The Research Brief is a short summary of interesting academic work.
The big idea
The COVID-19 pandemic has intensified the opioid epidemic, according to our new research, which shows that opioid overdoses increased in Pennsylvania in 2020 compared to 2018 and 2019.
Yet general trends obscure critical local variations. In particular, 19 Pennsylvania counties saw statistically significant increases in opioid overdoses. The people living in those 19 counties are both socially and economically diverse, indicating that overdoses weren’t just getting worse for one group of people.
In our study, we analyzed age-adjusted rates of opioid-related overdose incidents reported by emergency services personnel at the county level in Pennsylvania from 2018 to 2020. This measure is based on the number of overdose incidents that EMS responded to during the study period. We also interviewed public health care providers to identify key factors influencing opioid abuse.
Opioid overdose is the leading cause of opioid overdose accidental death in Pennsylvania, according to the Centers for Disease Control and Prevention. From 2010 to 2019, the number of opioid-related deaths in Pennsylvania increased nearly fivefold, rising from 5 per 100,000 people to 23.7 per 100,000 people. In 2020 this has risen to 42.4 per 100,000 people.

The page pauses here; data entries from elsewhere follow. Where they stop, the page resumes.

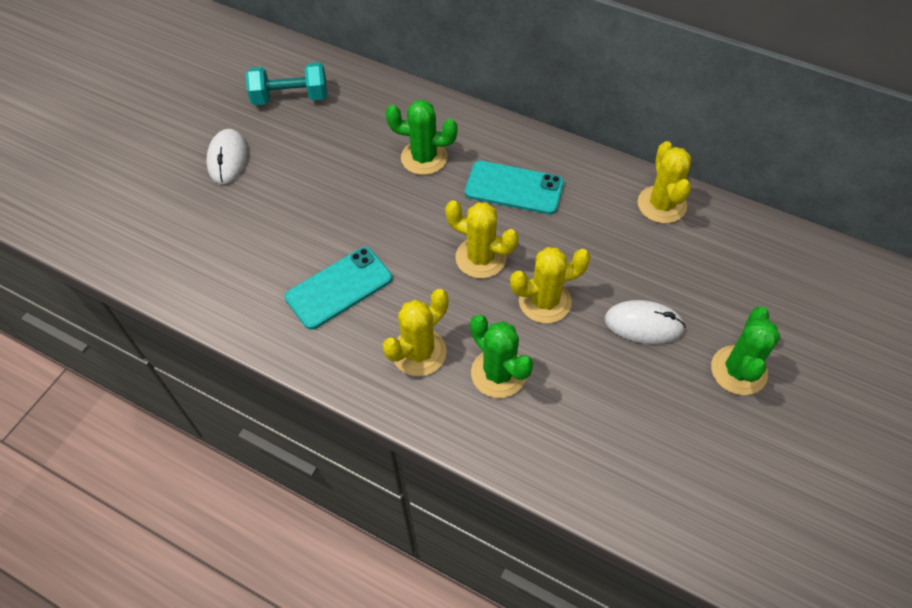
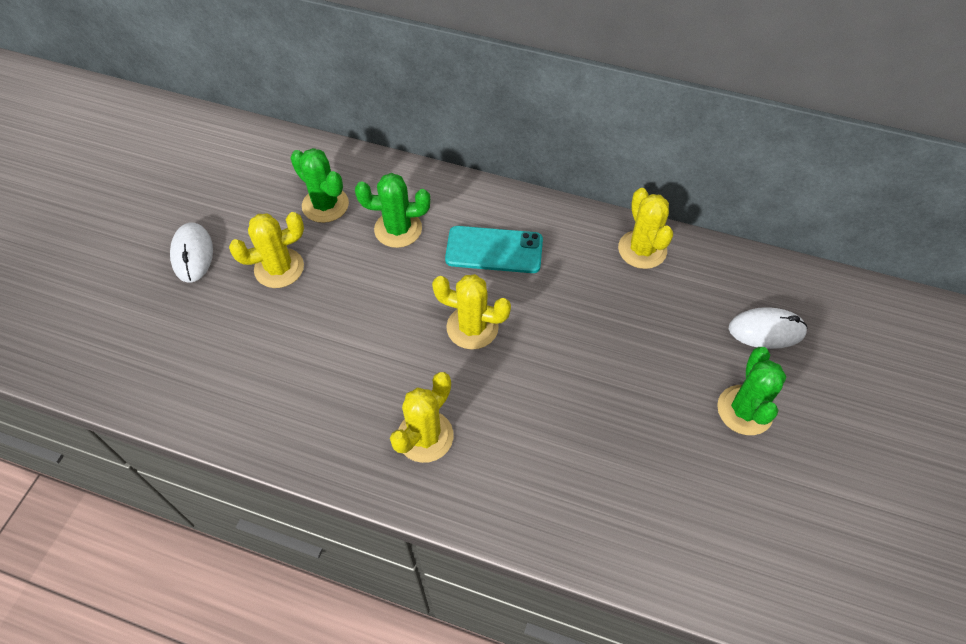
camera: 10 degrees left, 0 degrees up
(290, 97) = (250, 181): turquoise dumbbell -> none
(339, 288) = (331, 379): turquoise phone -> none
(498, 373) = (510, 447): green cactus -> green cactus (325, 205)
(545, 301) = (544, 364): yellow cactus -> yellow cactus (279, 268)
(643, 324) = (645, 375): white mouse -> white mouse (766, 330)

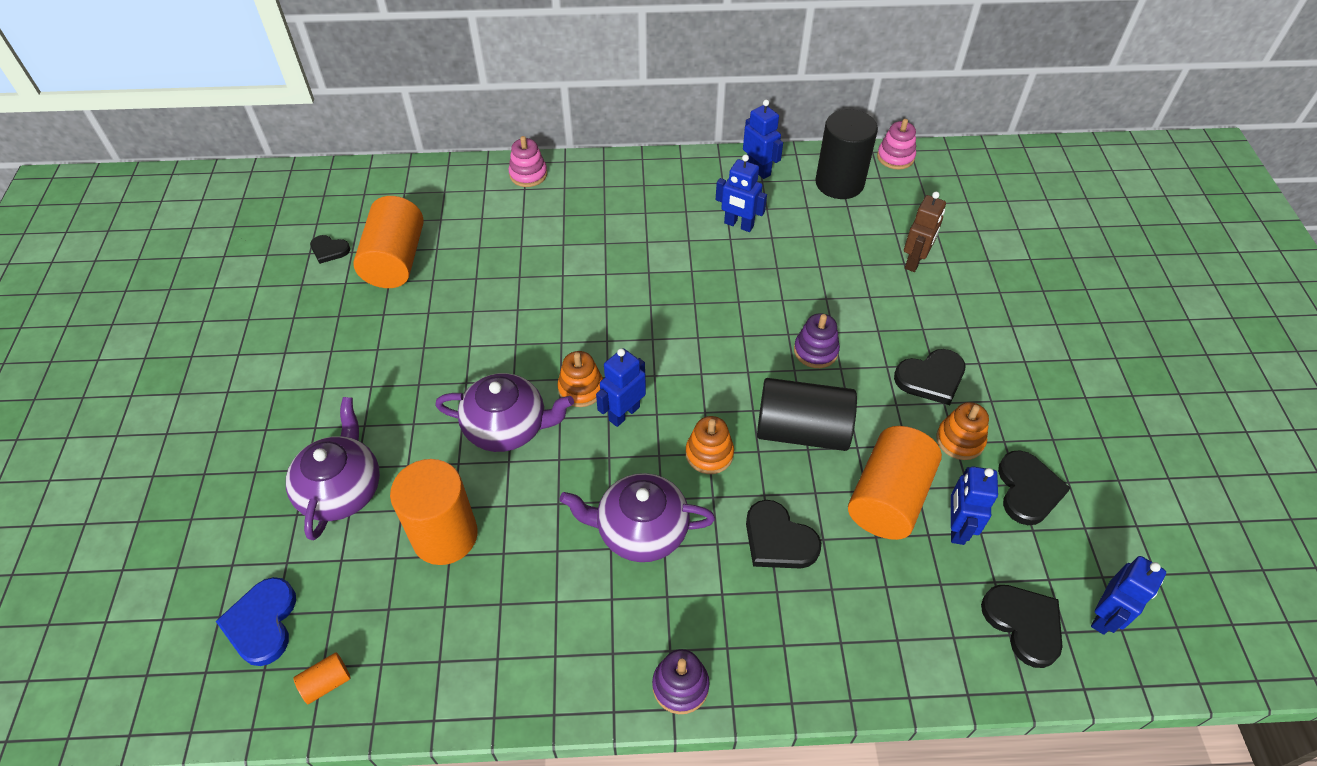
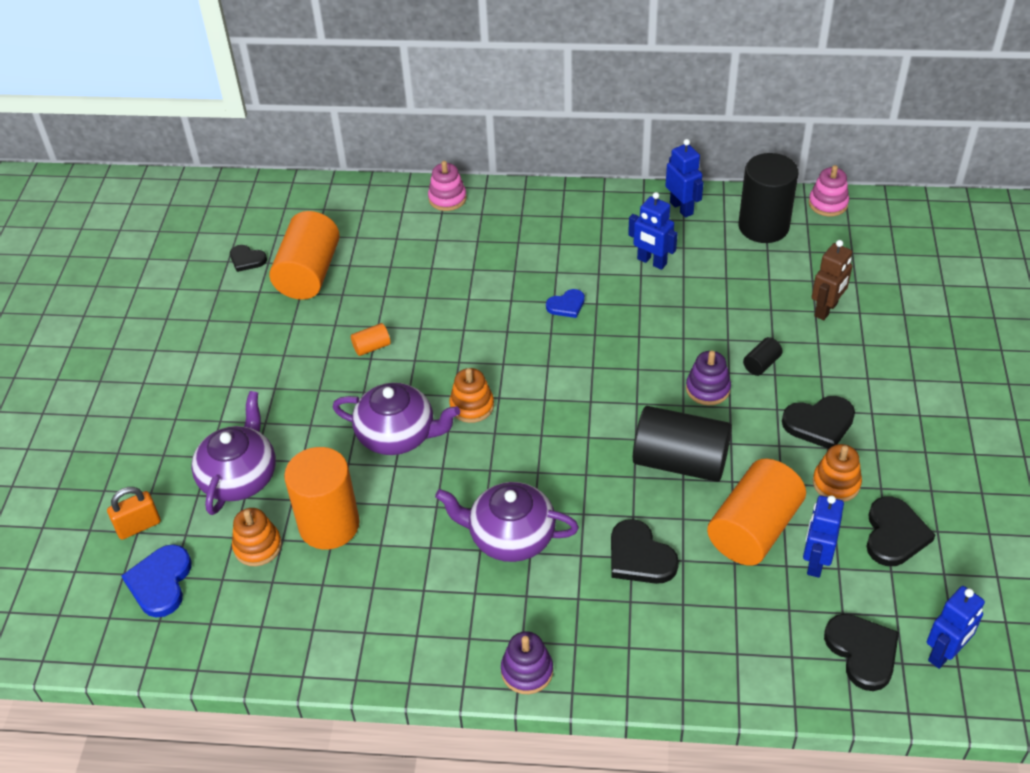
camera: 10 degrees right, 5 degrees down
(233, 557) = (138, 526): none -> orange padlock
(326, 683) = (212, 636): orange cylinder -> orange cylinder (371, 347)
(624, 413) = (510, 432): blue robot -> none
(662, 275) = (566, 305): none -> blue heart
(709, 454) = (586, 475): orange stacking toy -> orange stacking toy (257, 546)
(863, 321) = (761, 364): none -> black cylinder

In previous work, we have shown that the first four months of the COVID-19 pandemic saw an increase in opioid overdoses in Pennsylvania. Our latest study extended this analysis to 2020.
Why it matters
Since the early 1990s, the opioid epidemic has gone through several waves. First, there were high mortality rates caused by prescription opioids, especially among the white rural population. The epidemic then shifted to heroin use and spread to heroin use urban and non-Hispanic black populations. More recently, synthetic opioids such as fentanyl have become the leading cause of overdoses.
Overdoses increased in Pennsylvania at the start of the COVID-19 pandemic. This initial increase came at the same time as a mandatory stay-at-home order designed to curb the spread of the virus. While this order was a necessary response, it resulted in a range of social consequences, including job loss, mental illness, isolation, and reduced access to inpatient addiction treatment.
In our latest study, we examined long-term trends and spatial patterns for the opioid epidemic. Our study shows statistically significant county-level changes in age-adjusted rates of opioid-related overdose incidents before and after the onset of the COVID-19 pandemic. Some Pennsylvania counties saw significant increases in opioid overdoses, including some with small populations, while others saw significant decreases.
Health care providers agree that while opioid abuse has increased statewide, local conditions matter and directly impact the epidemic. As one healthcare provider told us in an interview: “There is a lot of variation between provinces. You can drive the line for 20 minutes and it almost seems like another state. I think the rates of use are similar, but you see different types of associated factors with substance use in these counties.
To understand social factors, we examined the differences in opioid overdose rates between men and women and between black and white people. Our research shows that overdose rates among men and women fell between 2018 and 2019, but increased in 2020. These trends also declined among black and white individuals from 2018 to 2019, but those groups also experienced a large increase from 2019 to 2020. One benefit of our research is that it shows that broader segments of the population are now affected by the opioid epidemic .
Our work shows that the stress associated with the COVID-19 pandemic has been overwhelming for many people, resulting in an increase in substance abuse or relapse. We believe there is an urgent need for research and policy attention to these factors, especially in states like Pennsylvania, which had high levels of drug use prior to the pandemic.
Future work could evaluate whether funds are effectively distributed to address the effects of social isolation and the social inequalities surrounding opioid abuse.